All documents were created using Libre Office.
Let's look at their hash:
Hash | File |
---|---|
1db6c720061004b740b87320f0d1d2a68bd9d312 | 01-jpg-100.pdf |
c9ecd0d02f04637ab81f8f383a74929d8a9f1a40 | 02-lossless.pdf |
dd8f35b79ded6b61f53eaeb0a9a2a7f1bf34eae6 | 03-lossless-2newlines.pdf |
9b660130bba4c2c7b63be832aab08a48a2b2e6f5 | 04-jpg-80-2newlines.pdf |
ffc4a3fcff380929f7c38379f5804e7bbd87ea44 | 05-jpg-80.pdf |
According to the hash of each file, they're different from each other, when in fact, is the "same" document.
And what if instead of looking at the hash of each file, we look at their thumbnail? It might work a little better.

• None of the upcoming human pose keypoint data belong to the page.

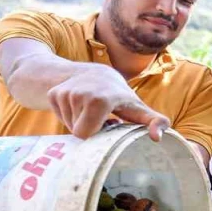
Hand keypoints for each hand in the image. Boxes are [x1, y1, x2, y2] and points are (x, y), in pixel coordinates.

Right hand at [46, 67, 169, 138]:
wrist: (96, 73)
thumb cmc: (120, 96)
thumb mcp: (138, 108)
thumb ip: (154, 121)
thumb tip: (157, 138)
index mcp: (100, 100)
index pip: (85, 134)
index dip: (98, 133)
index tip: (110, 122)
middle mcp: (80, 94)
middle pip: (78, 133)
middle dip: (89, 129)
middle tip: (100, 117)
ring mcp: (65, 92)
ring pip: (69, 125)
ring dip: (80, 122)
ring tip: (90, 109)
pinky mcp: (54, 93)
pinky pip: (59, 117)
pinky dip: (69, 115)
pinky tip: (79, 104)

So a python script was written to generate the thumbnail of each file and measure how different those thumbnails ware.
Here's the result:
File 01 | File 02 | Difference |
---|---|---|
03-lossless-2newlines.png | 02-lossless.png | 0.0 |
03-lossless-2newlines.png | 05-jpg-80.png | 0.0 |
03-lossless-2newlines.png | 01-jpg-100.png | 0.0 |
03-lossless-2newlines.png | 04-jpg-80-2newlines.png | 0.0 |
02-lossless.png | 05-jpg-80.png | 0.0 |
02-lossless.png | 01-jpg-100.png | 0.0 |
02-lossless.png | 04-jpg-80-2newlines.png | 0.0 |
05-jpg-80.png | 01-jpg-100.png | 0.0 |
05-jpg-80.png | 04-jpg-80-2newlines.png | 0.0 |
01-jpg-100.png | 04-jpg-80-2newlines.png | 0.0 |
So, as we can see, there is 0.0 difference between them, so they must have the same content.
This experiment offers a diffent approach to a common problem when doing systemic review, and in this particular case, it worked better. This method could be used alongside with other methods to indentify and exclude duplicate files.
The dtf.py script could be used as base to a more robust script that compares any files that could be visually compared.